━━━━━ Records to use ━━━━━

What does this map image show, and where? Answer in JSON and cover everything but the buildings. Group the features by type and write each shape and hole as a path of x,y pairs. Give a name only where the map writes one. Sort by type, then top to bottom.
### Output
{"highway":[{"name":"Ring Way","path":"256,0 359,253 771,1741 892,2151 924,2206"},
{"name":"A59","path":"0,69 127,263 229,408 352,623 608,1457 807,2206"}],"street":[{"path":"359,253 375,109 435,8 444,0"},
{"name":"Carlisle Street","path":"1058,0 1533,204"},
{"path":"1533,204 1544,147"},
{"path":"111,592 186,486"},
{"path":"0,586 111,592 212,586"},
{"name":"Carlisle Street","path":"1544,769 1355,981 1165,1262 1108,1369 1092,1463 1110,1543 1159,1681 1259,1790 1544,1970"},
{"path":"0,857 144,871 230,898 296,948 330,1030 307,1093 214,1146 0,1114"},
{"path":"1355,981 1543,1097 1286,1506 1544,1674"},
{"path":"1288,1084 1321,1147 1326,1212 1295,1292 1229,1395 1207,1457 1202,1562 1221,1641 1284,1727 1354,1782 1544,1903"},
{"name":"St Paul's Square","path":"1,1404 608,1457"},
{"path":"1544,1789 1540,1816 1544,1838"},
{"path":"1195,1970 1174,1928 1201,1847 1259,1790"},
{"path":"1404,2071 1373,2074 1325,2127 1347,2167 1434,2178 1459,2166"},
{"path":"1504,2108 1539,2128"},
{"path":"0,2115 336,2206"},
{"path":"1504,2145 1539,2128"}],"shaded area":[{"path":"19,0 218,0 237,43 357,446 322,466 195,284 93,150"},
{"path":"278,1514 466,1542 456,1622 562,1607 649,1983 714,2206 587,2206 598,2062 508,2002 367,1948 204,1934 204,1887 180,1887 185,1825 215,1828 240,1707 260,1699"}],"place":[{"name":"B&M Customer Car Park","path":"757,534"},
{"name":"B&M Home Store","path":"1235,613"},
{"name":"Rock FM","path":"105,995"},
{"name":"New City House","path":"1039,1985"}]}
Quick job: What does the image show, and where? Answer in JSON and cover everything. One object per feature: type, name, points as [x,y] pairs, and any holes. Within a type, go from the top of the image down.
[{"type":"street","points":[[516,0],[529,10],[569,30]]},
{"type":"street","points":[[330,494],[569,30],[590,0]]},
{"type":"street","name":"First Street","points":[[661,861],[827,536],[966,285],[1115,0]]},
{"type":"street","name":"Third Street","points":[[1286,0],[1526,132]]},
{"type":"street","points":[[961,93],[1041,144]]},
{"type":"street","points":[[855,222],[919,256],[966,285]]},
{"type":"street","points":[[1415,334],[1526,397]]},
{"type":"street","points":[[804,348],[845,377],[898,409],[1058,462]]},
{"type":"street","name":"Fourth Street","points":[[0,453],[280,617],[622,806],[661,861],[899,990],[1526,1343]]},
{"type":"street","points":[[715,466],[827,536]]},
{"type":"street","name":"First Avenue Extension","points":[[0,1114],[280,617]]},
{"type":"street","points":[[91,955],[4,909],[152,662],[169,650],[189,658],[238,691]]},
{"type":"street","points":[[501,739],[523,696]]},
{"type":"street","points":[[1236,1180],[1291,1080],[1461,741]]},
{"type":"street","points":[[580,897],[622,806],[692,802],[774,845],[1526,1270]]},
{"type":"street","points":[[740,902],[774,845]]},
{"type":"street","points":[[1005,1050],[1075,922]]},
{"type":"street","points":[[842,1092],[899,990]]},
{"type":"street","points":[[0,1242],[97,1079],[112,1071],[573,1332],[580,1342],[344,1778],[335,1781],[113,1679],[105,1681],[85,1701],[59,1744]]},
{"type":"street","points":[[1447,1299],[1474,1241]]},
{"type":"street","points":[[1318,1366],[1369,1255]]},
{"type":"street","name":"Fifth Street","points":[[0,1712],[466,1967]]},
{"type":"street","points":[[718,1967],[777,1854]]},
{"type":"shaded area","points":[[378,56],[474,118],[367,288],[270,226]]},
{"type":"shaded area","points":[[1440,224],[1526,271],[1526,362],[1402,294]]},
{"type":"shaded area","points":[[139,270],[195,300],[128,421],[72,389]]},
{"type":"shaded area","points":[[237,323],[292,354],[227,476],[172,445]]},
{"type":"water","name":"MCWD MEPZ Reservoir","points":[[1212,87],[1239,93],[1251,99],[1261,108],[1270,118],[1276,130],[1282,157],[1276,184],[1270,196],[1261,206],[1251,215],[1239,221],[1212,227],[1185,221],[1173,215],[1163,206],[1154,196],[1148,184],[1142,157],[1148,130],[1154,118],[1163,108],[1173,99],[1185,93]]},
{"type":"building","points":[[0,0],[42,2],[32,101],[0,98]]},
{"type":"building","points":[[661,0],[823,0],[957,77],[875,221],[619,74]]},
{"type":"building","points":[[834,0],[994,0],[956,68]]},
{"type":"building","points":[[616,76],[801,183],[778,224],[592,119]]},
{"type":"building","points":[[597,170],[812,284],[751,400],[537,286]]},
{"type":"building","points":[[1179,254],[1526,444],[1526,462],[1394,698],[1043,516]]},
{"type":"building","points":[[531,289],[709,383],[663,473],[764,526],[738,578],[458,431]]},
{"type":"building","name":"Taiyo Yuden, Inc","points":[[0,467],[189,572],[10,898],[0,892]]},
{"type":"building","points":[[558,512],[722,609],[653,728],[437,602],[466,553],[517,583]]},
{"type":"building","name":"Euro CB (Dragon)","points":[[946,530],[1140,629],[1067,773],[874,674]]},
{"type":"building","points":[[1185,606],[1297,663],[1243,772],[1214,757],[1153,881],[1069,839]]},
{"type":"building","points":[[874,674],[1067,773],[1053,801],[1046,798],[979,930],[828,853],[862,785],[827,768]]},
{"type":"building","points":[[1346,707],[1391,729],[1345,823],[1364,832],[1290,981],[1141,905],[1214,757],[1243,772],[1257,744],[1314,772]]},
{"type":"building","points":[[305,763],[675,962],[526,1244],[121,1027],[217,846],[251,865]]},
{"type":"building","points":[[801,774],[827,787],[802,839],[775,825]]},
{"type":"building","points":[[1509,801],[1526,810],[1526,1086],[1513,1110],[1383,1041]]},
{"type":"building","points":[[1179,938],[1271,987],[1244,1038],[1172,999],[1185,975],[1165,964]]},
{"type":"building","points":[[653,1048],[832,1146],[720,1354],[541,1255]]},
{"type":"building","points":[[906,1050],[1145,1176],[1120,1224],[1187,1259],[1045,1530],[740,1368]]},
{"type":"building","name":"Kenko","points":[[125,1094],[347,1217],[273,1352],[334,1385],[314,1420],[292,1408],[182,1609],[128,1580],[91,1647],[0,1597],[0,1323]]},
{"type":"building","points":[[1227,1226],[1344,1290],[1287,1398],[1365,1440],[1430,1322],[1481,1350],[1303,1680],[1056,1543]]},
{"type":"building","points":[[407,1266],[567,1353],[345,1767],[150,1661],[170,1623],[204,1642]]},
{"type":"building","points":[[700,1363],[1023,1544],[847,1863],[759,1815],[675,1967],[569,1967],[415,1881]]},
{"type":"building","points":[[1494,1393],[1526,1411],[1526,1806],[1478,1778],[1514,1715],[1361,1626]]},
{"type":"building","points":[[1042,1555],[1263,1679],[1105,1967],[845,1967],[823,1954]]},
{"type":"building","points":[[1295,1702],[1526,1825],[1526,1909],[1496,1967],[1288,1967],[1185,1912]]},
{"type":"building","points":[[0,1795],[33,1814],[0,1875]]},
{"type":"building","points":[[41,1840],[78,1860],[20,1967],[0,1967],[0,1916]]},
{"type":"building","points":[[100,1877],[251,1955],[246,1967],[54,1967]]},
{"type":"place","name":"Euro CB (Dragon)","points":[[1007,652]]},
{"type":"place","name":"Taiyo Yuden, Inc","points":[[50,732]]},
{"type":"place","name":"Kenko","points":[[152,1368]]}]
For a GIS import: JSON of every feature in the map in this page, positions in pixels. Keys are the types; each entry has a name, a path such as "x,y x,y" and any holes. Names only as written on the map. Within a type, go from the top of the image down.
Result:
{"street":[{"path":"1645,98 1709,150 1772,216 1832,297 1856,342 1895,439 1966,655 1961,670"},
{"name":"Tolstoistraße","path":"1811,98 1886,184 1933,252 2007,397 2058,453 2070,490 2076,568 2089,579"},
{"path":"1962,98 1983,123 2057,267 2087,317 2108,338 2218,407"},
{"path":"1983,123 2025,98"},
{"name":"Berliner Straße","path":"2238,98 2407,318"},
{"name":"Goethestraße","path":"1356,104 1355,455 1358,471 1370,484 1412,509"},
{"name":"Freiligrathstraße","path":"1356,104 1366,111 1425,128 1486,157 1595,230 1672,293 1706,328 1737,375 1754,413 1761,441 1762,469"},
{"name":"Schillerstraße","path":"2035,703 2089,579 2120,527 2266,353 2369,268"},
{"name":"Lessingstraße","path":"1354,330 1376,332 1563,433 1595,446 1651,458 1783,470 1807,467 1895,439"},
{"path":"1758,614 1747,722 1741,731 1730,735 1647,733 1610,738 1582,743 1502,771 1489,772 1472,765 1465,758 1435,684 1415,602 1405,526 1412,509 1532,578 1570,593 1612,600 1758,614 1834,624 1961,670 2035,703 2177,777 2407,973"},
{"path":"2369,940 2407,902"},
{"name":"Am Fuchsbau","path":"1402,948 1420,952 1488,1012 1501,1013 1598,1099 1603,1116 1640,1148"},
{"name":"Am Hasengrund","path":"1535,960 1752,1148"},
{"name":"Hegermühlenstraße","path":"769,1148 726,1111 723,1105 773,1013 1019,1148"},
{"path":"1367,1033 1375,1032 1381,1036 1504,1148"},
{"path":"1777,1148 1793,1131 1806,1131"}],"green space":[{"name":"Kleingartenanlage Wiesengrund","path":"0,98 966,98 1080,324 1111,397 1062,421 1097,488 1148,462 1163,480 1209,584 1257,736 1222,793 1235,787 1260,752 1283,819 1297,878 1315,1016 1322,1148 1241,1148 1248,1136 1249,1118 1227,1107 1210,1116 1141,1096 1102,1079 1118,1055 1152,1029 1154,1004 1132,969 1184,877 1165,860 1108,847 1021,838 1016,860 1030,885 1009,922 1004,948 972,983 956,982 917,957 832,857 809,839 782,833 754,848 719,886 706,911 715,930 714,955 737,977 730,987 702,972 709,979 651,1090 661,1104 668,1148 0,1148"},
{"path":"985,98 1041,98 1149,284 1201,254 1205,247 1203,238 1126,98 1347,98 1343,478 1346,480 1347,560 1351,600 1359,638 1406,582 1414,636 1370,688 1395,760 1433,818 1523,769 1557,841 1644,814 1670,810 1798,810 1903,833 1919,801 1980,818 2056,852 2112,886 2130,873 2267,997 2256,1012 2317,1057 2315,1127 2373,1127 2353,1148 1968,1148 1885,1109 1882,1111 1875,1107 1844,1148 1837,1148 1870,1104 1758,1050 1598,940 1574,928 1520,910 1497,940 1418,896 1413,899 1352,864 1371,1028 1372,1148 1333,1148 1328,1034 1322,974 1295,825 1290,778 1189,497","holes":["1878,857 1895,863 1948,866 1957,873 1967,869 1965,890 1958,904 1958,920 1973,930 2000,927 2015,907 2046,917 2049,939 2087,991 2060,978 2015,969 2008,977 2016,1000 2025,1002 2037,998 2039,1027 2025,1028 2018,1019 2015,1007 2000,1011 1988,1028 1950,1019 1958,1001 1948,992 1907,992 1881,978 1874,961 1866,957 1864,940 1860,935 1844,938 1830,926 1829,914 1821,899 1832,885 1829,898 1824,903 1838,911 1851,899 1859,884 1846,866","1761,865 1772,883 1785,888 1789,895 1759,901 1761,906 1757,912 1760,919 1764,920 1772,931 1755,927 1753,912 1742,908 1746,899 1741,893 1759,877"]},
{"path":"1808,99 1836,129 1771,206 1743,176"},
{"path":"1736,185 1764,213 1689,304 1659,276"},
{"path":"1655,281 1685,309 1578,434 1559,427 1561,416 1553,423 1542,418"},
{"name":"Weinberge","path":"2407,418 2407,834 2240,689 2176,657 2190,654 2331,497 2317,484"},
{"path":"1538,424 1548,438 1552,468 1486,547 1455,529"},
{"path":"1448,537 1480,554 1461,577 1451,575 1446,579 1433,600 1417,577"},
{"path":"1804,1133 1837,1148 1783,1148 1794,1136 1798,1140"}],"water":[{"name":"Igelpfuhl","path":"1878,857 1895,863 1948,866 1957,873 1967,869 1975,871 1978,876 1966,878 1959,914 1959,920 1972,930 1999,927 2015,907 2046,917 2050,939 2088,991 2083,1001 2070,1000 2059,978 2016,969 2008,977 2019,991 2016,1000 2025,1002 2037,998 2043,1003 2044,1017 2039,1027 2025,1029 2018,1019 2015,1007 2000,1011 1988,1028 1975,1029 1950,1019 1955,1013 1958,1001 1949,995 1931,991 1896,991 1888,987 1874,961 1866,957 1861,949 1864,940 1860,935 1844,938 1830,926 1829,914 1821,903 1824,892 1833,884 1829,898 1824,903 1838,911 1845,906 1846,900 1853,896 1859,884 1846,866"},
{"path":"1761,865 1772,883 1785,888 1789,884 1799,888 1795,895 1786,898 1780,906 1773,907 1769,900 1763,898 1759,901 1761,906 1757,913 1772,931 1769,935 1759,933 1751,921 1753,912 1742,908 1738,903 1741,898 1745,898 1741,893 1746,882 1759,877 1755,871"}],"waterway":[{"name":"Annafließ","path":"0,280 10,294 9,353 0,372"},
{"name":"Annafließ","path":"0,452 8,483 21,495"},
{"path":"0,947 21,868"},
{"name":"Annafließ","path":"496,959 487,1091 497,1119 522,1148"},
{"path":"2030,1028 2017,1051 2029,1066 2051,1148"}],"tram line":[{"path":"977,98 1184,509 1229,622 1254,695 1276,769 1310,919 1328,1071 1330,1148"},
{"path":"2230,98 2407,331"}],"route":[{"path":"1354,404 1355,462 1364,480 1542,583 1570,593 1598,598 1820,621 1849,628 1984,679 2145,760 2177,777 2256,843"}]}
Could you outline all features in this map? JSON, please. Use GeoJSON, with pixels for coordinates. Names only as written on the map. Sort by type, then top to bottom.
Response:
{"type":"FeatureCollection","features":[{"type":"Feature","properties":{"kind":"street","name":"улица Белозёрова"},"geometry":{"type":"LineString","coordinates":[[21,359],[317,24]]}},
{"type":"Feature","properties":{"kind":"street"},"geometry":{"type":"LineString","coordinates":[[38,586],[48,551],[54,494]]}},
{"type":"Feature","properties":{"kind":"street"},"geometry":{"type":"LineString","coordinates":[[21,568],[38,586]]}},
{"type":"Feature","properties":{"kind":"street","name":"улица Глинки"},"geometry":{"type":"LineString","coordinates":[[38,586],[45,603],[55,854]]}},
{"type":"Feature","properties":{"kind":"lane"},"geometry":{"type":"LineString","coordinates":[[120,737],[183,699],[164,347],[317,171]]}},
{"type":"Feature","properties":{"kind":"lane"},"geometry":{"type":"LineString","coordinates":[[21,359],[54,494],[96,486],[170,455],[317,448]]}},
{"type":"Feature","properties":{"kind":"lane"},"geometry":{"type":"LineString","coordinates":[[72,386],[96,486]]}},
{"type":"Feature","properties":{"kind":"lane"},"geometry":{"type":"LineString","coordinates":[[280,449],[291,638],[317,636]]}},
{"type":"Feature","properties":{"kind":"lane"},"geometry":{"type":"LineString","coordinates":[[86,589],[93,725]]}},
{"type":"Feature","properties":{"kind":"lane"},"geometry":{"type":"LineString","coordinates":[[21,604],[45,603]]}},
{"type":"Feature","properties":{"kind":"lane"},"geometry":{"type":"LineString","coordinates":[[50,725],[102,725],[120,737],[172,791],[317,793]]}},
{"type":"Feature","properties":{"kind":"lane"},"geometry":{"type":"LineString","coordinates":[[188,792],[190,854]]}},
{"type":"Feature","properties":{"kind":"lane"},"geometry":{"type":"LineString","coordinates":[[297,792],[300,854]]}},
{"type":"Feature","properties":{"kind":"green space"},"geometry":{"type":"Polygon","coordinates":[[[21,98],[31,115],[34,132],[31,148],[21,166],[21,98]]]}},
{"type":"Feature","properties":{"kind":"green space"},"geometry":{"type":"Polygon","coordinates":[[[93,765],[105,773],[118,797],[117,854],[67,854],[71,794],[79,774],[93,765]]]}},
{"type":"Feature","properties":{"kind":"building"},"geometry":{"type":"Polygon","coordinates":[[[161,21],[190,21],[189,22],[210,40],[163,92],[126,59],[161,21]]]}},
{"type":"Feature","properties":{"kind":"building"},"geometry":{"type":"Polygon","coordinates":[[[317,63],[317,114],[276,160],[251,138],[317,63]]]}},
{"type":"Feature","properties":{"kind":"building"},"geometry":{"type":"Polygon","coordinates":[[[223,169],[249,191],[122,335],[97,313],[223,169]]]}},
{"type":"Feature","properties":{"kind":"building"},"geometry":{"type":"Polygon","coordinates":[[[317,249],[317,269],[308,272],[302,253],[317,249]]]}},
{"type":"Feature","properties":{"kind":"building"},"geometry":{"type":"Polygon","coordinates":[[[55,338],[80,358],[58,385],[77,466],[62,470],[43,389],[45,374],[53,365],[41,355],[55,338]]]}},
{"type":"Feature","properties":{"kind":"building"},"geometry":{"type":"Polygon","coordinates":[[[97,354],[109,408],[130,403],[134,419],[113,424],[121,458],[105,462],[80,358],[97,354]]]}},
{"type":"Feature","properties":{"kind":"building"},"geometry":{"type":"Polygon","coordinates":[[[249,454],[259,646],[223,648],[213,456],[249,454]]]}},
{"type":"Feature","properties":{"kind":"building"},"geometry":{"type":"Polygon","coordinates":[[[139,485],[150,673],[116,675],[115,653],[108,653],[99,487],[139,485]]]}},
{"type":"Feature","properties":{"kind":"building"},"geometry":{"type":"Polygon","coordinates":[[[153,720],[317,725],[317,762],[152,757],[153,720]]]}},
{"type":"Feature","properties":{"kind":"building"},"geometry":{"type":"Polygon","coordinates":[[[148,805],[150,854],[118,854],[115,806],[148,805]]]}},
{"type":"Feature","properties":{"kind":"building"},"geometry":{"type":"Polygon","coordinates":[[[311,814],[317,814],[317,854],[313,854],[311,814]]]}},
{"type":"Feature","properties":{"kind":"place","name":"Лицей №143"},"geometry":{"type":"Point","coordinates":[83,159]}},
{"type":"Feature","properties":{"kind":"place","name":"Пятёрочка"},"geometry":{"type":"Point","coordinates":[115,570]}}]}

━━━━━

Task item
Go through the entries above and tally each line that has the word "Yuden"; reply with the tally and nothing else.

Your solution
2